### EXTRACTED INFORMATION
______________________________
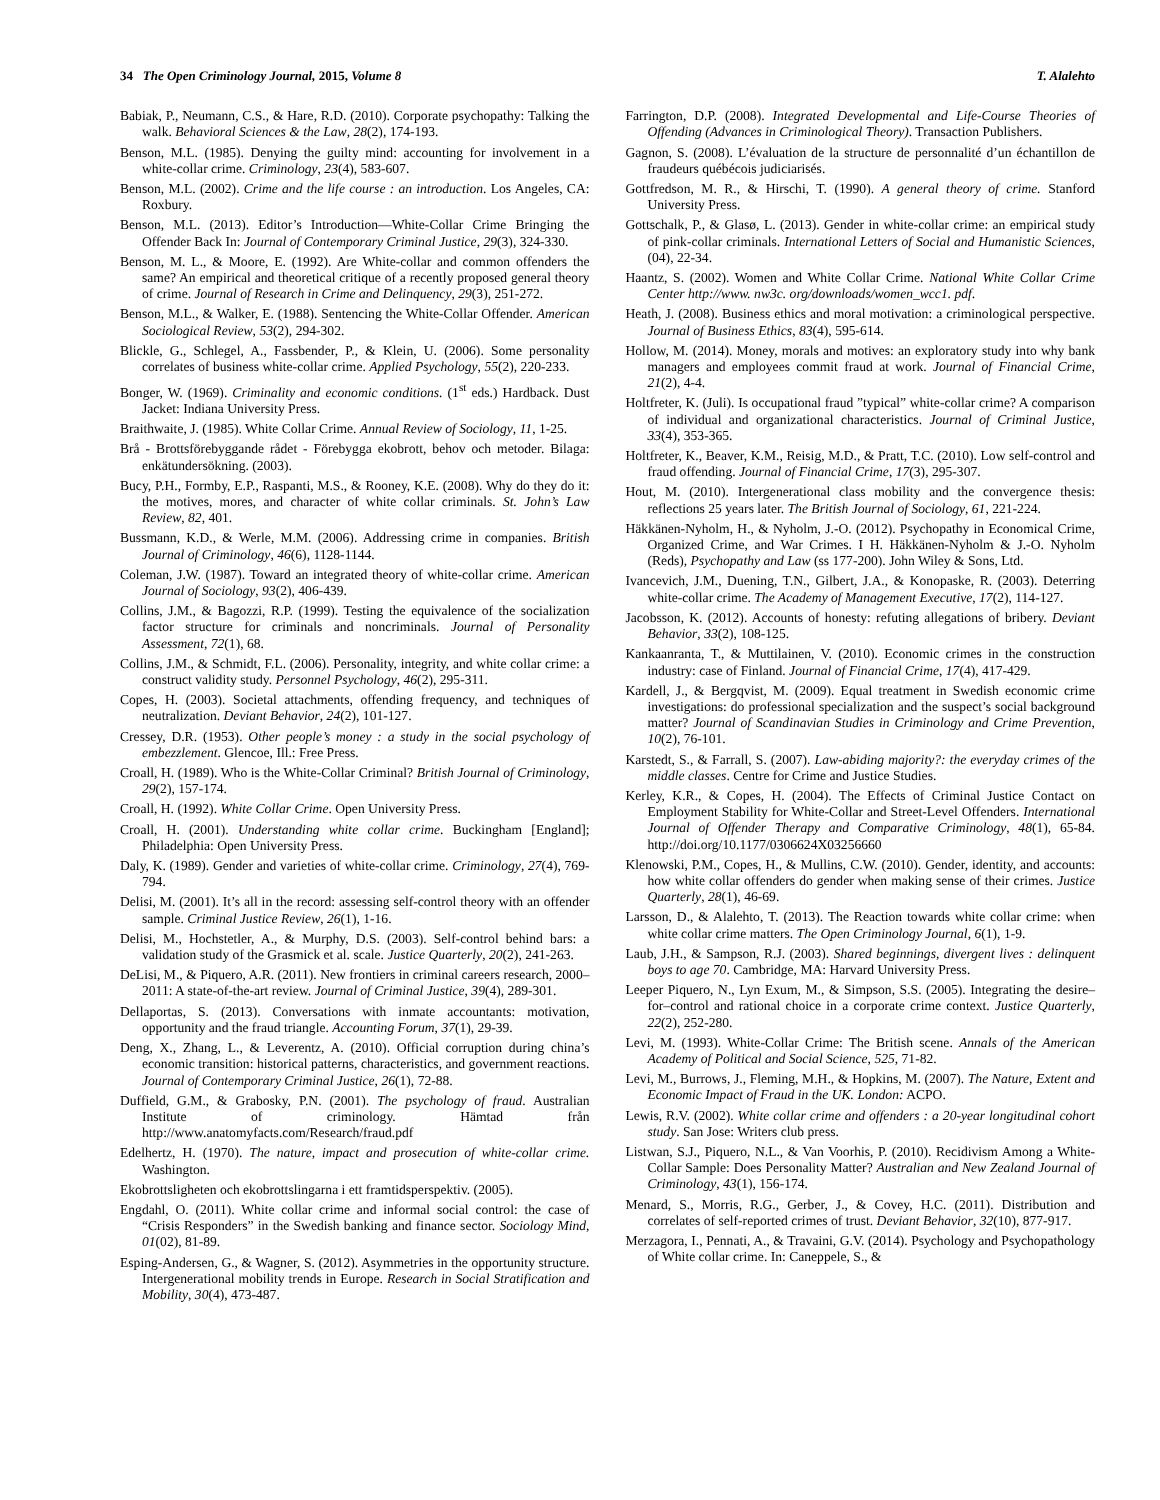34 The Open Criminology Journal, 2015, Volume 8 T. Alalehto
Babiak, P., Neumann, C.S., & Hare, R.D. (2010). Corporate psychopathy: Talking the walk. Behavioral Sciences & the Law, 28(2), 174-193.
Benson, M.L. (1985). Denying the guilty mind: accounting for involvement in a white-collar crime. Criminology, 23(4), 583-607.
Benson, M.L. (2002). Crime and the life course : an introduction. Los Angeles, CA: Roxbury.
Benson, M.L. (2013). Editor’s Introduction—White-Collar Crime Bringing the Offender Back In: Journal of Contemporary Criminal Justice, 29(3), 324-330.
Benson, M. L., & Moore, E. (1992). Are White-collar and common offenders the same? An empirical and theoretical critique of a recently proposed general theory of crime. Journal of Research in Crime and Delinquency, 29(3), 251-272.
Benson, M.L., & Walker, E. (1988). Sentencing the White-Collar Offender. American Sociological Review, 53(2), 294-302.
Blickle, G., Schlegel, A., Fassbender, P., & Klein, U. (2006). Some personality correlates of business white-collar crime. Applied Psychology, 55(2), 220-233.
Bonger, W. (1969). Criminality and economic conditions. (1<sup>st</sup> eds.) Hardback. Dust Jacket: Indiana University Press.
Braithwaite, J. (1985). White Collar Crime. Annual Review of Sociology, 11, 1-25.
Brå - Brottsförebyggande rådet - Förebygga ekobrott, behov och metoder. Bilaga: enkätundersökning. (2003).
Bucy, P.H., Formby, E.P., Raspanti, M.S., & Rooney, K.E. (2008). Why do they do it: the motives, mores, and character of white collar criminals. St. John’s Law Review, 82, 401.
Bussmann, K.D., & Werle, M.M. (2006). Addressing crime in companies. British Journal of Criminology, 46(6), 1128-1144.
Coleman, J.W. (1987). Toward an integrated theory of white-collar crime. American Journal of Sociology, 93(2), 406-439.
Collins, J.M., & Bagozzi, R.P. (1999). Testing the equivalence of the socialization factor structure for criminals and noncriminals. Journal of Personality Assessment, 72(1), 68.
Collins, J.M., & Schmidt, F.L. (2006). Personality, integrity, and white collar crime: a construct validity study. Personnel Psychology, 46(2), 295-311.
Copes, H. (2003). Societal attachments, offending frequency, and techniques of neutralization. Deviant Behavior, 24(2), 101-127.
Cressey, D.R. (1953). Other people’s money : a study in the social psychology of embezzlement. Glencoe, Ill.: Free Press.
Croall, H. (1989). Who is the White-Collar Criminal? British Journal of Criminology, 29(2), 157-174.
Croall, H. (1992). White Collar Crime. Open University Press.
Croall, H. (2001). Understanding white collar crime. Buckingham [England]; Philadelphia: Open University Press.
Daly, K. (1989). Gender and varieties of white-collar crime. Criminology, 27(4), 769-794.
Delisi, M. (2001). It’s all in the record: assessing self-control theory with an offender sample. Criminal Justice Review, 26(1), 1-16.
Delisi, M., Hochstetler, A., & Murphy, D.S. (2003). Self-control behind bars: a validation study of the Grasmick et al. scale. Justice Quarterly, 20(2), 241-263.
DeLisi, M., & Piquero, A.R. (2011). New frontiers in criminal careers research, 2000–2011: A state-of-the-art review. Journal of Criminal Justice, 39(4), 289-301.
Dellaportas, S. (2013). Conversations with inmate accountants: motivation, opportunity and the fraud triangle. Accounting Forum, 37(1), 29-39.
Deng, X., Zhang, L., & Leverentz, A. (2010). Official corruption during china’s economic transition: historical patterns, characteristics, and government reactions. Journal of Contemporary Criminal Justice, 26(1), 72-88.
Duffield, G.M., & Grabosky, P.N. (2001). The psychology of fraud. Australian Institute of criminology. Hämtad från http://www.anatomyfacts.com/Research/fraud.pdf
Edelhertz, H. (1970). The nature, impact and prosecution of white-collar crime. Washington.
Ekobrottsligheten och ekobrottslingarna i ett framtidsperspektiv. (2005).
Engdahl, O. (2011). White collar crime and informal social control: the case of “Crisis Responders” in the Swedish banking and finance sector. Sociology Mind, 01(02), 81-89.
Esping-Andersen, G., & Wagner, S. (2012). Asymmetries in the opportunity structure. Intergenerational mobility trends in Europe. Research in Social Stratification and Mobility, 30(4), 473-487.
Farrington, D.P. (2008). Integrated Developmental and Life-Course Theories of Offending (Advances in Criminological Theory). Transaction Publishers.
Gagnon, S. (2008). L’évaluation de la structure de personnalité d’un échantillon de fraudeurs québécois judiciarisés.
Gottfredson, M. R., & Hirschi, T. (1990). A general theory of crime. Stanford University Press.
Gottschalk, P., & Glasø, L. (2013). Gender in white-collar crime: an empirical study of pink-collar criminals. International Letters of Social and Humanistic Sciences, (04), 22-34.
Haantz, S. (2002). Women and White Collar Crime. National White Collar Crime Center http://www. nw3c. org/downloads/women_wcc1. pdf.
Heath, J. (2008). Business ethics and moral motivation: a criminological perspective. Journal of Business Ethics, 83(4), 595-614.
Hollow, M. (2014). Money, morals and motives: an exploratory study into why bank managers and employees commit fraud at work. Journal of Financial Crime, 21(2), 4-4.
Holtfreter, K. (Juli). Is occupational fraud ”typical” white-collar crime? A comparison of individual and organizational characteristics. Journal of Criminal Justice, 33(4), 353-365.
Holtfreter, K., Beaver, K.M., Reisig, M.D., & Pratt, T.C. (2010). Low self-control and fraud offending. Journal of Financial Crime, 17(3), 295-307.
Hout, M. (2010). Intergenerational class mobility and the convergence thesis: reflections 25 years later. The British Journal of Sociology, 61, 221-224.
Häkkänen-Nyholm, H., & Nyholm, J.-O. (2012). Psychopathy in Economical Crime, Organized Crime, and War Crimes. I H. Häkkänen-Nyholm & J.-O. Nyholm (Reds), Psychopathy and Law (ss 177-200). John Wiley & Sons, Ltd.
Ivancevich, J.M., Duening, T.N., Gilbert, J.A., & Konopaske, R. (2003). Deterring white-collar crime. The Academy of Management Executive, 17(2), 114-127.
Jacobsson, K. (2012). Accounts of honesty: refuting allegations of bribery. Deviant Behavior, 33(2), 108-125.
Kankaanranta, T., & Muttilainen, V. (2010). Economic crimes in the construction industry: case of Finland. Journal of Financial Crime, 17(4), 417-429.
Kardell, J., & Bergqvist, M. (2009). Equal treatment in Swedish economic crime investigations: do professional specialization and the suspect’s social background matter? Journal of Scandinavian Studies in Criminology and Crime Prevention, 10(2), 76-101.
Karstedt, S., & Farrall, S. (2007). Law-abiding majority?: the everyday crimes of the middle classes. Centre for Crime and Justice Studies.
Kerley, K.R., & Copes, H. (2004). The Effects of Criminal Justice Contact on Employment Stability for White-Collar and Street-Level Offenders. International Journal of Offender Therapy and Comparative Criminology, 48(1), 65-84. http://doi.org/10.1177/0306624X03256660
Klenowski, P.M., Copes, H., & Mullins, C.W. (2010). Gender, identity, and accounts: how white collar offenders do gender when making sense of their crimes. Justice Quarterly, 28(1), 46-69.
Larsson, D., & Alalehto, T. (2013). The Reaction towards white collar crime: when white collar crime matters. The Open Criminology Journal, 6(1), 1-9.
Laub, J.H., & Sampson, R.J. (2003). Shared beginnings, divergent lives : delinquent boys to age 70. Cambridge, MA: Harvard University Press.
Leeper Piquero, N., Lyn Exum, M., & Simpson, S.S. (2005). Integrating the desire–for–control and rational choice in a corporate crime context. Justice Quarterly, 22(2), 252-280.
Levi, M. (1993). White-Collar Crime: The British scene. Annals of the American Academy of Political and Social Science, 525, 71-82.
Levi, M., Burrows, J., Fleming, M.H., & Hopkins, M. (2007). The Nature, Extent and Economic Impact of Fraud in the UK. London: ACPO.
Lewis, R.V. (2002). White collar crime and offenders : a 20-year longitudinal cohort study. San Jose: Writers club press.
Listwan, S.J., Piquero, N.L., & Van Voorhis, P. (2010). Recidivism Among a White-Collar Sample: Does Personality Matter? Australian and New Zealand Journal of Criminology, 43(1), 156-174.
Menard, S., Morris, R.G., Gerber, J., & Covey, H.C. (2011). Distribution and correlates of self-reported crimes of trust. Deviant Behavior, 32(10), 877-917.
Merzagora, I., Pennati, A., & Travaini, G.V. (2014). Psychology and Psychopathology of White collar crime. In: Caneppele, S., &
______________________________
### GOAL OF THE EXERCISE
Both the line containing "Deng, X., Zhang, L., &" and the line containing "Heath, J. (2008)." belong in the answer. Print them and every line above that falls between them exactly, and no others.

### YOUR SOLUTION
Deng, X., Zhang, L., & Leverentz, A. (2010). Official corruption during china’s economic transition: historical patterns, characteristics, and government reactions. Journal of Contemporary Criminal Justice, 26(1), 72-88.
Duffield, G.M., & Grabosky, P.N. (2001). The psychology of fraud. Australian Institute of criminology. Hämtad från http://www.anatomyfacts.com/Research/fraud.pdf
Edelhertz, H. (1970). The nature, impact and prosecution of white-collar crime. Washington.
Ekobrottsligheten och ekobrottslingarna i ett framtidsperspektiv. (2005).
Engdahl, O. (2011). White collar crime and informal social control: the case of “Crisis Responders” in the Swedish banking and finance sector. Sociology Mind, 01(02), 81-89.
Esping-Andersen, G., & Wagner, S. (2012). Asymmetries in the opportunity structure. Intergenerational mobility trends in Europe. Research in Social Stratification and Mobility, 30(4), 473-487.
Farrington, D.P. (2008). Integrated Developmental and Life-Course Theories of Offending (Advances in Criminological Theory). Transaction Publishers.
Gagnon, S. (2008). L’évaluation de la structure de personnalité d’un échantillon de fraudeurs québécois judiciarisés.
Gottfredson, M. R., & Hirschi, T. (1990). A general theory of crime. Stanford University Press.
Gottschalk, P., & Glasø, L. (2013). Gender in white-collar crime: an empirical study of pink-collar criminals. International Letters of Social and Humanistic Sciences, (04), 22-34.
Haantz, S. (2002). Women and White Collar Crime. National White Collar Crime Center http://www. nw3c. org/downloads/women_wcc1. pdf.
Heath, J. (2008). Business ethics and moral motivation: a criminological perspective. Journal of Business Ethics, 83(4), 595-614.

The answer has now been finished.